What needs to be done:
For this exercise, please reproduce the records below word for word, from the first line through the line with "ring mcp: (320, 148)".

::::::::::

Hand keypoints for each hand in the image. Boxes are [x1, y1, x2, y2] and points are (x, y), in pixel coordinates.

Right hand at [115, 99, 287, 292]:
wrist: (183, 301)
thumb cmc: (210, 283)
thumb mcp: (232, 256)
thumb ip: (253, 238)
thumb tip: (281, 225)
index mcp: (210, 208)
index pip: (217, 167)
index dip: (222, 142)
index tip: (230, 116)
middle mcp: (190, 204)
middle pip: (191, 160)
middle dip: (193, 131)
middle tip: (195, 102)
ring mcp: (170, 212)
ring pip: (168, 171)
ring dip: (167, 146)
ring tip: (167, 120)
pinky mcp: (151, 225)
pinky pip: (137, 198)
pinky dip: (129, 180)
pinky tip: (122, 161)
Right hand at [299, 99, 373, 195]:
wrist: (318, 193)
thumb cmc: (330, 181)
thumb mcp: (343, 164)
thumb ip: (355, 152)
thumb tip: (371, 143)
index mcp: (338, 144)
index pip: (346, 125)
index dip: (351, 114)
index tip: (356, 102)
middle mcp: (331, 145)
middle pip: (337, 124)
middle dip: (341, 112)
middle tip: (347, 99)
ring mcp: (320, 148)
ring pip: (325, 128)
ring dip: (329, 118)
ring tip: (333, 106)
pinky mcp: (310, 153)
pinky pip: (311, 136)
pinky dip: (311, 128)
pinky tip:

::::::::::

Answer to the problem:
Hand keypoints for each hand in the image. Boxes are [x1, y1, x2, y2] and points are (x, y), in pixel coordinates.

Right hand at [115, 99, 287, 292]:
wrist: (183, 301)
thumb cmc: (210, 283)
thumb mcp: (232, 256)
thumb ip: (253, 238)
thumb tip: (281, 225)
index mcp: (210, 208)
index pip: (217, 167)
index dip: (222, 142)
index tip: (230, 116)
middle mcp: (190, 204)
middle pip: (191, 160)
middle dip: (193, 131)
middle tip: (195, 102)
ring mcp: (170, 212)
ring pip: (168, 171)
ring dip: (167, 146)
ring tip: (167, 120)
pinky mcp: (151, 225)
pinky pip: (137, 198)
pinky dip: (129, 180)
pinky tip: (122, 161)
Right hand at [299, 99, 373, 195]:
wrist: (318, 193)
thumb cmc: (330, 181)
thumb mcp: (343, 164)
thumb ip: (355, 152)
thumb tip: (371, 143)
index mcp: (338, 144)
index pip: (346, 125)
index dip: (351, 114)
index tip: (356, 102)
middle mcp: (331, 145)
middle pip: (337, 124)
middle dip: (341, 112)
middle tip: (347, 99)
ring mcp: (320, 148)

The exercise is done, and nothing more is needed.